Mining giant BHP now considers its Mt Arthur thermal coal mine in the Hunter Valley a liability, after slashing hundreds of millions of dollars from its value.
- The Mt Arthur project was worth $2 billion just a few years ago
- The value has now plummeted to negative $200 million
- Analysts say it points to a bleak outlook for thermal coal
The mine, which is the largest operating coal mine in New South Wales, was worth $2 billion just a few years ago, but that was cut by more than $1 billion in January.
In the latest write-down, the company now puts the mine’s value at negative $200 million, which chief financial officer David Lamont said reflected “rehab and restoration” commitments.
As it looks to divest thermal coal assets globally, BHP is halfway through a two-year process to find a buyer for Mt Arthur.
Speaking from London, BHP chief executive Mike Henry was questioned on whether the company had left it too late to sell the mine.
“I would just say we are where we are and so I don’t really want to get into revisiting the past because there were obviously factors that we considered at that time,” he said.

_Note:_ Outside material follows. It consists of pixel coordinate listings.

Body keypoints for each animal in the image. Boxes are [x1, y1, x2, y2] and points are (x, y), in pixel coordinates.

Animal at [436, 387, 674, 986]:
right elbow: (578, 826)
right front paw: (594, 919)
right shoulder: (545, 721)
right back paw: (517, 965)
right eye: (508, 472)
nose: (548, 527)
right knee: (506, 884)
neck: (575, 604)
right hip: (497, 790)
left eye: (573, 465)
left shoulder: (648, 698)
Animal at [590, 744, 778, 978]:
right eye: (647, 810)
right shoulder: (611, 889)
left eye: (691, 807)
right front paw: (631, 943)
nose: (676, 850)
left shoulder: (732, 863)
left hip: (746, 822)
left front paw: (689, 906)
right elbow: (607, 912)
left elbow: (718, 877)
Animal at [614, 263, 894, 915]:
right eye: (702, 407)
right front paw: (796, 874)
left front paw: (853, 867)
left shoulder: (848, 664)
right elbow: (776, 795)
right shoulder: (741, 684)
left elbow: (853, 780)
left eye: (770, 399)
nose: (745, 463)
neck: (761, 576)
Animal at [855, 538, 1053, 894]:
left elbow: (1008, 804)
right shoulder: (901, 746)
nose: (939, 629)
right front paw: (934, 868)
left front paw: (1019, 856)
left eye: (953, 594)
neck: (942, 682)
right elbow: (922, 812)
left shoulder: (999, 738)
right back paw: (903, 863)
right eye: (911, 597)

“We did give ourselves two years at the time that we announced this one year ago, so there was clear recognition that there was a process to be undertaken and all options remain open for consideration.”
The mine employs 2,000 people, but Mr Henry did not address whether the company would consider decommissioning it if a buyer could not be found.

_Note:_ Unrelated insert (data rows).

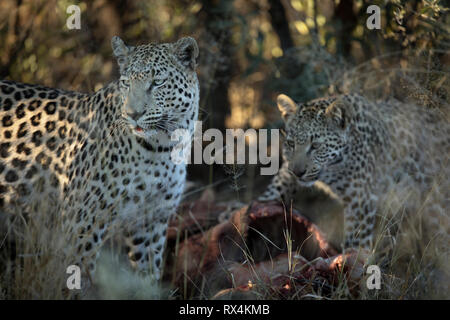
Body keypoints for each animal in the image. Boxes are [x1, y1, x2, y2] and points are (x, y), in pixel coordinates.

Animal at [0, 36, 200, 284]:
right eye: (126, 83)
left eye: (158, 82)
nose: (133, 114)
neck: (162, 148)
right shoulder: (83, 225)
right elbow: (78, 280)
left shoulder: (151, 222)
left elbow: (148, 277)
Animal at [258, 93, 448, 255]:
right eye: (291, 144)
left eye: (315, 145)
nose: (298, 172)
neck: (332, 169)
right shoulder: (288, 168)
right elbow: (278, 184)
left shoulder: (360, 200)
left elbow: (356, 242)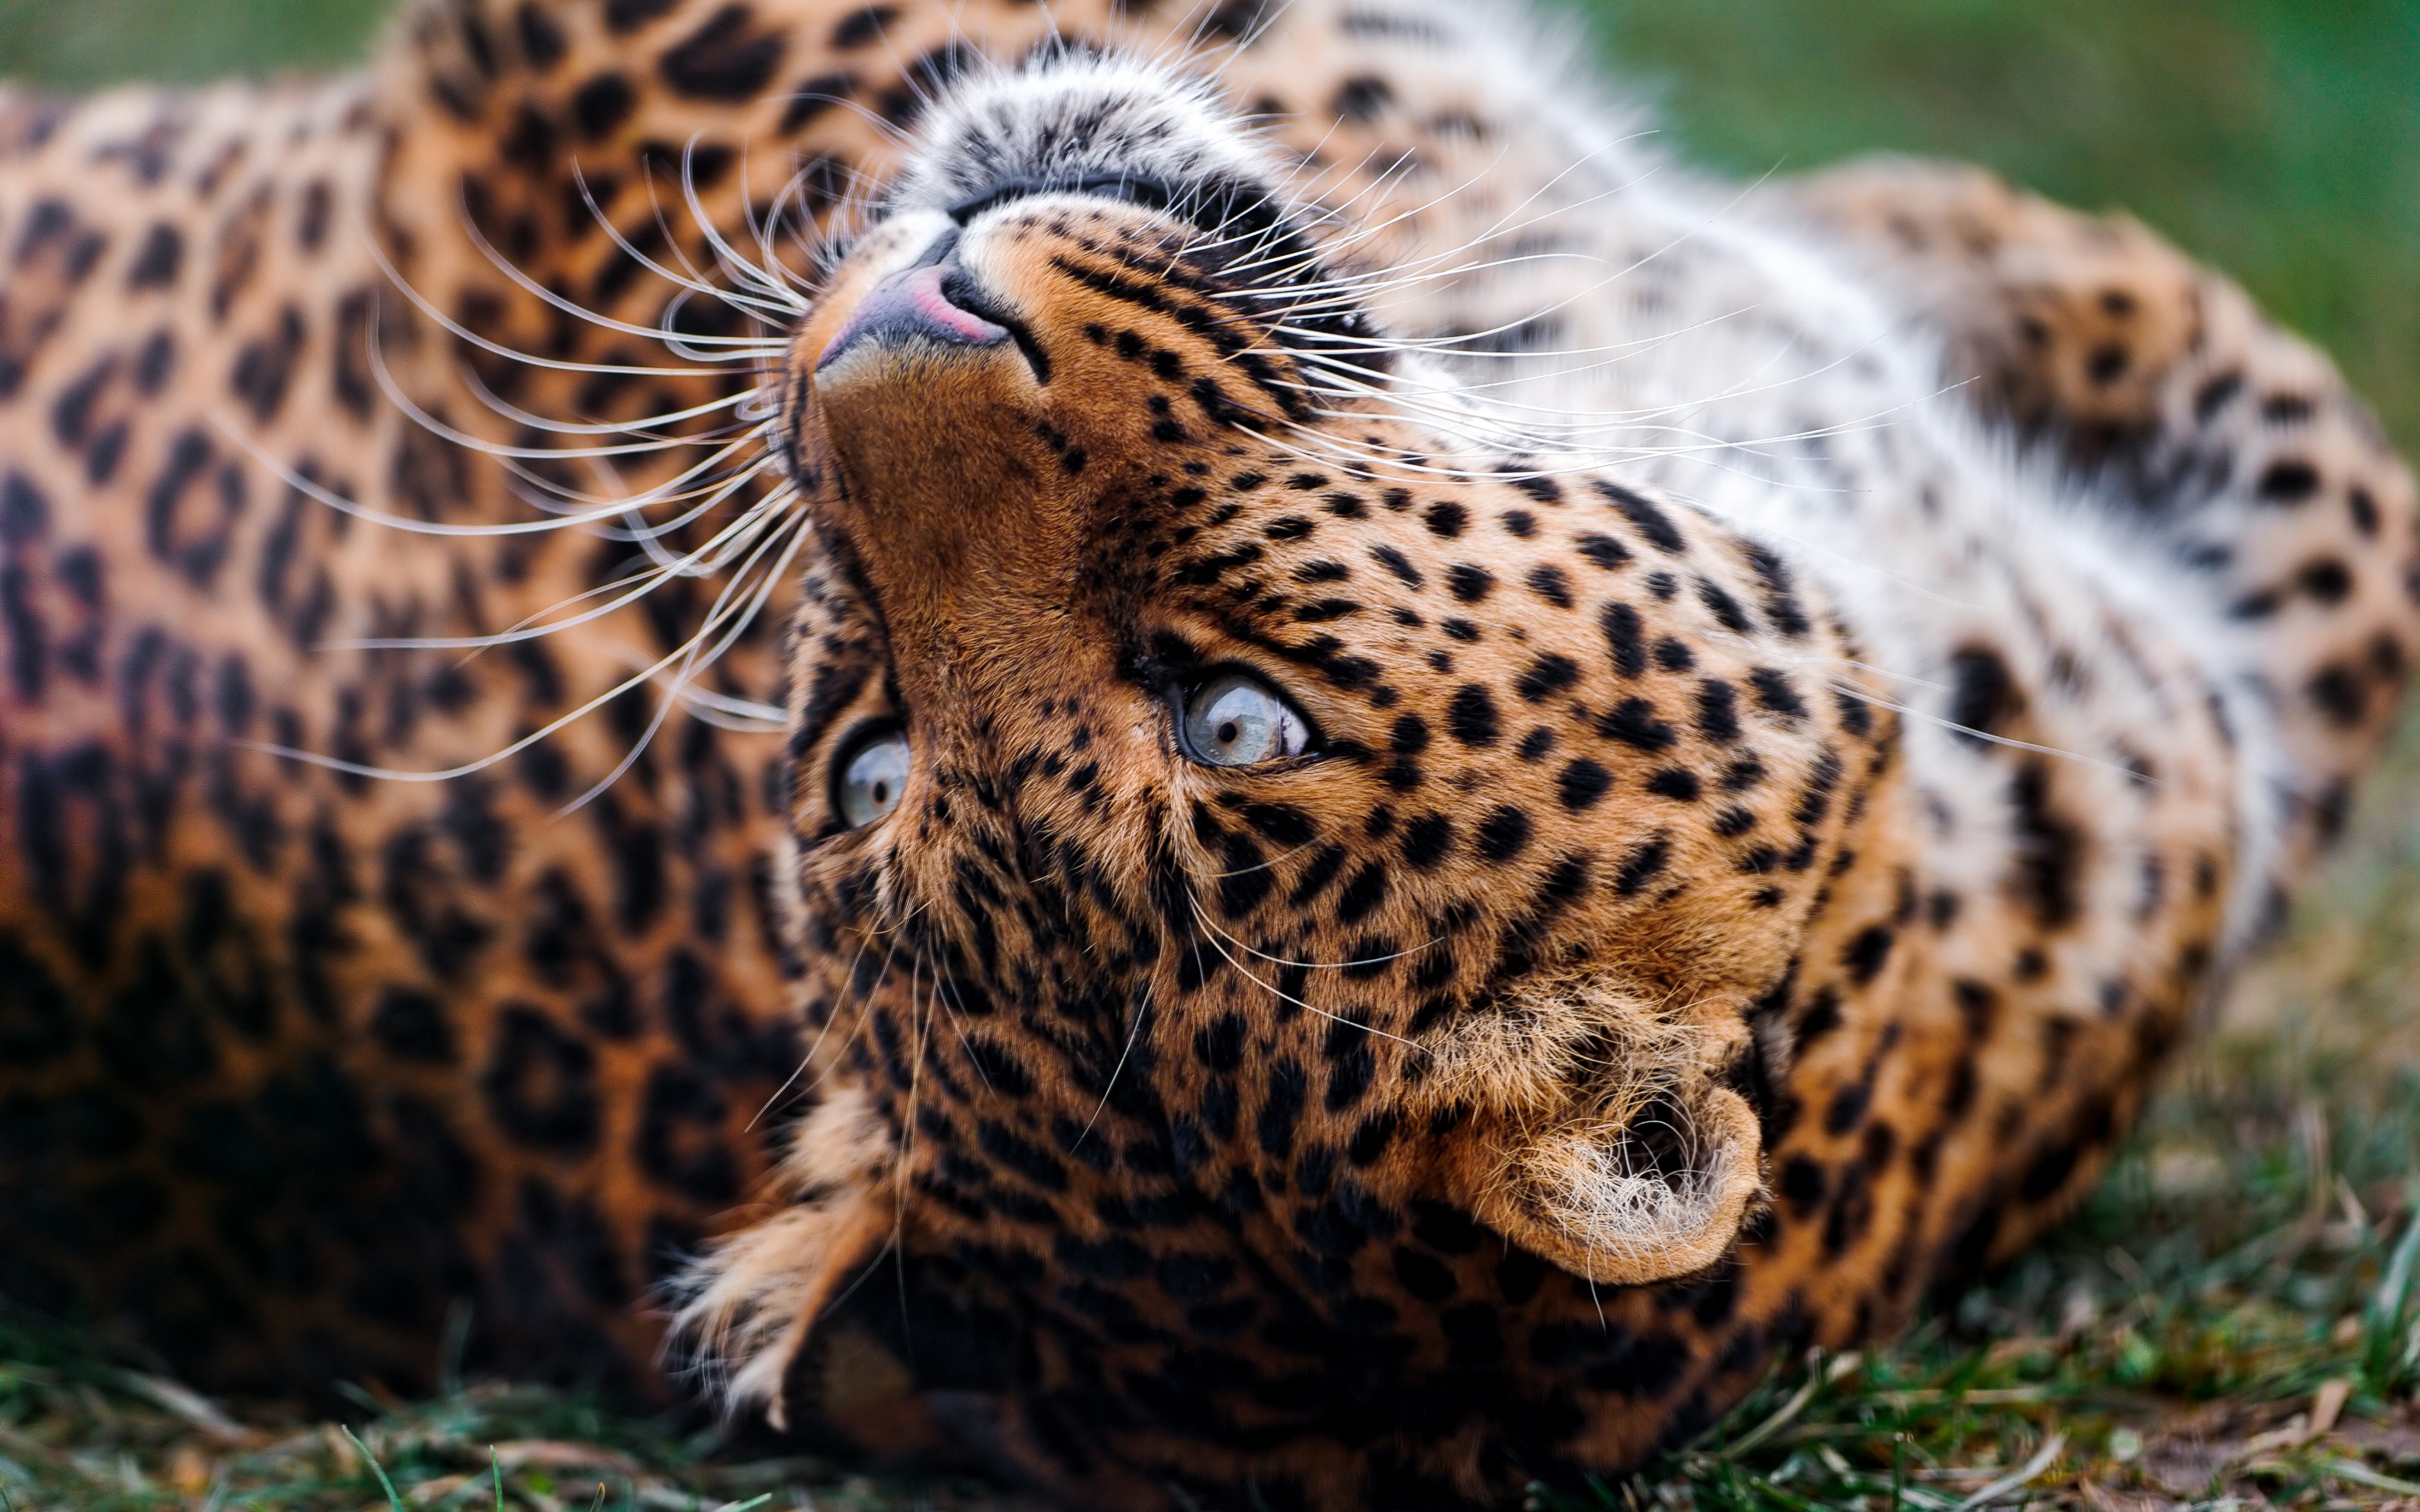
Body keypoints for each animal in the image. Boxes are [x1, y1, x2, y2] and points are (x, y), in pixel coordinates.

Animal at [0, 0, 2410, 1499]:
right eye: (868, 765)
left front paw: (1960, 256)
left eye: (1235, 714)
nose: (880, 325)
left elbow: (2340, 496)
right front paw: (1951, 248)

BHP sees thermal coal ‘in decline’, says analyst
Resource analyst with Wood Mackenzie Rory Simington said the asset write-down showed BHP was predicting an uncertain future for thermal coal.
“BHP have made a decision to exit thermal coal and I think they would be expecting to see lower coal prices going forward as a result of lower demand,” Mr Simington said.
“Over the past few years, BHP’s costs at Mt Arthur have increased quite substantially. That’s been another driver.”
Fleeing fossil fuels
Two months ago, the company sold its stake in Colombia’s Cerrejon coal mine to Glencore.
Mr Simington believed it was “definitely still possible” for BHP to sell the Mt Arthur project, but a “smaller and smaller pool of investors” would be in the market.
“Thermal coal is a relatively small part of their portfolio and it doesn’t cost them all that much to exit it in terms of the overall value of the company,” he said.
“We still have a positive valuation for Mt Arthur and we think that’s probably because the coal prices that we’re using for that valuation are higher than what BHP are using.”
The write-down came on the same day as the company announced a merger with gas producer Woodside Petroleum worth $20 billion.
The company has been under increasing pressure from investors to divest its fossil fuel interests.